Com habilidade, os discípulos podem gerar uma nova sociedade, pondo os bens a serviço de todos, numa clara postura profética contra a ambição e a acumulação.

São Basílio Magno já nos acenava que toda concentração ou desperdício gera situações de miséria e indigência:

“Não és acaso um ladrão, tu que te apossas das riquezas cuja gestão recebeste? ... Ao faminto pertence o pão que conservas; ao homem nu o manto que manténs guardado; ao descalço, os sapatos que estão estragando em tua casa; ao necessitado, o dinheiro  que escondeste. Cometes assim tantas injustiças quantos são aqueles a quem poderias dar.”
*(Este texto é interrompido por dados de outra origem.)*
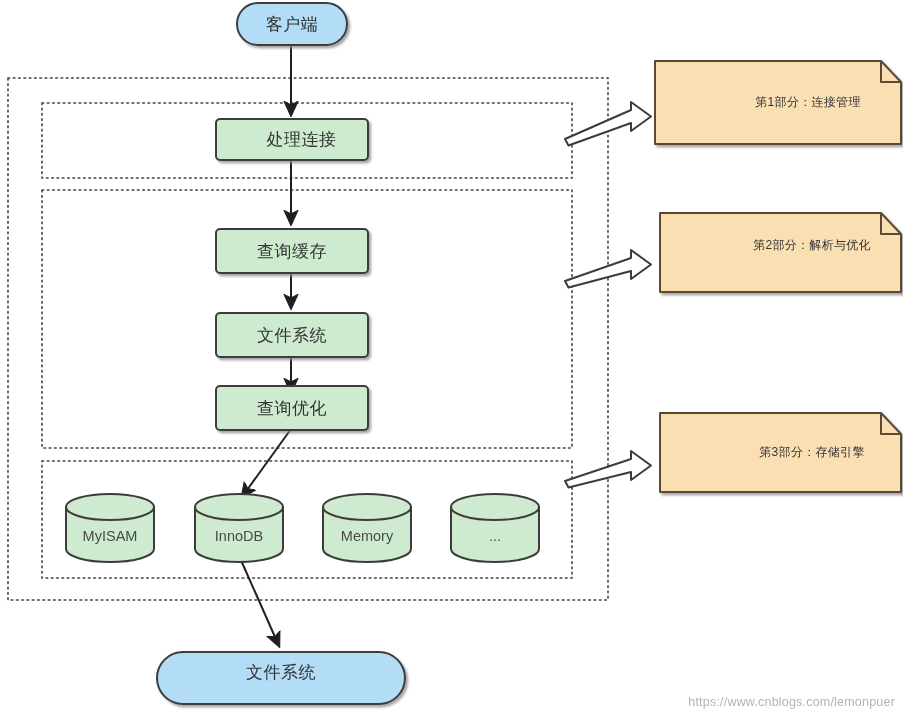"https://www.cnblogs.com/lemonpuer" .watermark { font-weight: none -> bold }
A prática da Oração, feita por um coração puro e sintonizado com os desígnios divinos, abre os horizontes da fraternidade, amizade, comunhão e solidariedade, gerando a vida e a paz.
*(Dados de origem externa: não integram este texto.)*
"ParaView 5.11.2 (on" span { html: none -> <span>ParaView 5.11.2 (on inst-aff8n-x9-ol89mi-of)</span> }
O discípulo deve ser livre de todos os bens porque possui um Bem Maior: Jesus Cristo e a eternidade.

É com esta pequena motivação, caso o leitor desejar poderá retomar as homilias para a continuidade da reflexão.

Concluímos refletindo os três primeiros Mandamentos da Lei Divina, que jamais podem ser esquecidos, se a felicidade, já no tempo presente, quisermos alcançar, e plenamente na eternidade viver:

1. Amar a Deus sobre todas as coisas.
2. Não tomar o Seu santo nome em vão.
3. Guardar domingos e festas de guarda.

Evidentemente que isto nos levará também a continuar a reflexão sobre os sete Mandamentos que completa o Decálogo, um Projeto de Amor e vida, felicidade, alegria, partilha e paz, para todos os que a Deus temem e amam de todo o coração, alma e entendimento, e ao próximo como a si mesmo.

4. Honrar pai e mãe.
5. Não matar.
6. Não pecar contra a castidade.
7. Não furtar.
8. Não levantar falso testemunho.
9. Não desejar a mulher do próximo.
10. Não cobiçar as coisas alheias.

Amar a Deus sobre todas as coisas é saber se relacionar com Ele e com todos, fazendo uso das coisas, sem se deixar escravizar por elas. 
Os Mandamentos Divinos garantem nossa adoração a Deus, pois adoramos a Deus, amando o próximo. Amém.